[Source data Boundary: Start]

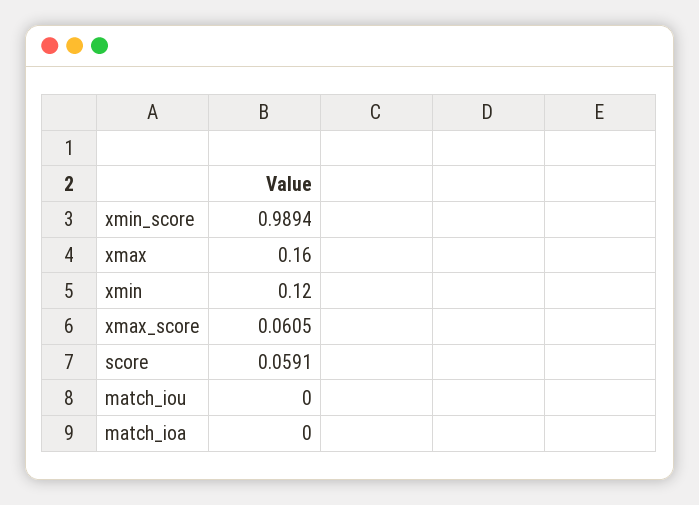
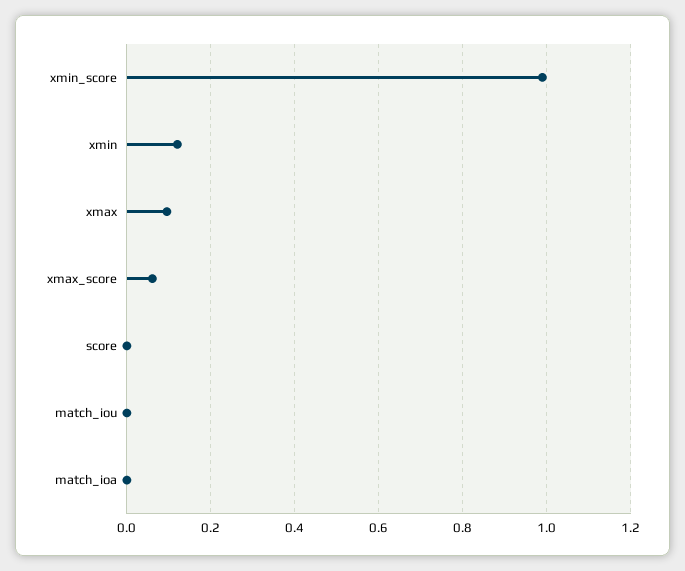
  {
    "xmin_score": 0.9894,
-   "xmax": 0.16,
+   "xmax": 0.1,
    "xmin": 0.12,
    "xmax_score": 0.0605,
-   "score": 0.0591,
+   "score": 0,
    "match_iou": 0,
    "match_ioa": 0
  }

[Source data Boundary: End]

■ Problem statement ■
Copy the records shown above in their entirety and exactly; images are to be left out.

■ Task solution ■
  {
    "xmin_score": 0.9894,
-   "xmax": 0.16,
+   "xmax": 0.1,
    "xmin": 0.12,
    "xmax_score": 0.0605,
-   "score": 0.0591,
+   "score": 0,
    "match_iou": 0,
    "match_ioa": 0
  }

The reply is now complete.